══ Available records ══

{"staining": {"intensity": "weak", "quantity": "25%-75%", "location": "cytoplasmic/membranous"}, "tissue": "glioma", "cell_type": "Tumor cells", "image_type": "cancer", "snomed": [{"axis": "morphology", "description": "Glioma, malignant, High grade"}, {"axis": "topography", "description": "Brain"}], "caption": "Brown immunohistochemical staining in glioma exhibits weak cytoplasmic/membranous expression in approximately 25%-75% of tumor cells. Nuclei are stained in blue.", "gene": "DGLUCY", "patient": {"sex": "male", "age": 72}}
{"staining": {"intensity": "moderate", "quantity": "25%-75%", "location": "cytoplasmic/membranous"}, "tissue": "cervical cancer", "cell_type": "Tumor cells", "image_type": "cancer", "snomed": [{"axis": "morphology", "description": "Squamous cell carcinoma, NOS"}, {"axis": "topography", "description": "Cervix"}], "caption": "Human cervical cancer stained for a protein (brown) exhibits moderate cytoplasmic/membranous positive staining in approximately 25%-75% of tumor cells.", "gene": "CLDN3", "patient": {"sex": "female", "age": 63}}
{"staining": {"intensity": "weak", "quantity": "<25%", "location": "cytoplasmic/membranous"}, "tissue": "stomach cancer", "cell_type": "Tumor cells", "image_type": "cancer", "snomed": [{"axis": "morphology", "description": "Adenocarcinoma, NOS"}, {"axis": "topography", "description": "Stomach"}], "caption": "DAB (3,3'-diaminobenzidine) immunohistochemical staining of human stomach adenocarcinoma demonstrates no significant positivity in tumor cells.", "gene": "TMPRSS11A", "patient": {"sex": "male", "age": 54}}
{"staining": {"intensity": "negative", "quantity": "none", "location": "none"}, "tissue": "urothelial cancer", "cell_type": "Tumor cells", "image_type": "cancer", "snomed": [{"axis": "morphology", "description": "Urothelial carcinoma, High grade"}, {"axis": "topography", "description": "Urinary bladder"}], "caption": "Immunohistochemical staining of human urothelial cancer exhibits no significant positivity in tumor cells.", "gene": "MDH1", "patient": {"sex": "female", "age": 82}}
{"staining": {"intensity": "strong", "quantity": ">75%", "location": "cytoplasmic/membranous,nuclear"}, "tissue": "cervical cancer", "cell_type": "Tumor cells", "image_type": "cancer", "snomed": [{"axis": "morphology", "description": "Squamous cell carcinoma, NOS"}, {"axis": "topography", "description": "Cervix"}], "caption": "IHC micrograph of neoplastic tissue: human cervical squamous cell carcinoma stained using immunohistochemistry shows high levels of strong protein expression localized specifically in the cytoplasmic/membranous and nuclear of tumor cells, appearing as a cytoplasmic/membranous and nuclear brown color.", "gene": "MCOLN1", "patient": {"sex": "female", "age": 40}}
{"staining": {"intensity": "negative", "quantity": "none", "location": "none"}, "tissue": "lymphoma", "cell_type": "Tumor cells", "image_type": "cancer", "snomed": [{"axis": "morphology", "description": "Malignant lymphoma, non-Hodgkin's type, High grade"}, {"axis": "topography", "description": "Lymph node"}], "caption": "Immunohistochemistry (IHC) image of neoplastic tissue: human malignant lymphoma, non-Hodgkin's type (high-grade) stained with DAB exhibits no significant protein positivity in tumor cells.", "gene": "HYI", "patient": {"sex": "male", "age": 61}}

═══

● Exercise requirements
The line with "of human urothelial" and all lines after it through the end of the data above: write these out exactly and add nothing.

● Task solution
{"staining": {"intensity": "negative", "quantity": "none", "location": "none"}, "tissue": "urothelial cancer", "cell_type": "Tumor cells", "image_type": "cancer", "snomed": [{"axis": "morphology", "description": "Urothelial carcinoma, High grade"}, {"axis": "topography", "description": "Urinary bladder"}], "caption": "Immunohistochemical staining of human urothelial cancer exhibits no significant positivity in tumor cells.", "gene": "MDH1", "patient": {"sex": "female", "age": 82}}
{"staining": {"intensity": "strong", "quantity": ">75%", "location": "cytoplasmic/membranous,nuclear"}, "tissue": "cervical cancer", "cell_type": "Tumor cells", "image_type": "cancer", "snomed": [{"axis": "morphology", "description": "Squamous cell carcinoma, NOS"}, {"axis": "topography", "description": "Cervix"}], "caption": "IHC micrograph of neoplastic tissue: human cervical squamous cell carcinoma stained using immunohistochemistry shows high levels of strong protein expression localized specifically in the cytoplasmic/membranous and nuclear of tumor cells, appearing as a cytoplasmic/membranous and nuclear brown color.", "gene": "MCOLN1", "patient": {"sex": "female", "age": 40}}
{"staining": {"intensity": "negative", "quantity": "none", "location": "none"}, "tissue": "lymphoma", "cell_type": "Tumor cells", "image_type": "cancer", "snomed": [{"axis": "morphology", "description": "Malignant lymphoma, non-Hodgkin's type, High grade"}, {"axis": "topography", "description": "Lymph node"}], "caption": "Immunohistochemistry (IHC) image of neoplastic tissue: human malignant lymphoma, non-Hodgkin's type (high-grade) stained with DAB exhibits no significant protein positivity in tumor cells.", "gene": "HYI", "patient": {"sex": "male", "age": 61}}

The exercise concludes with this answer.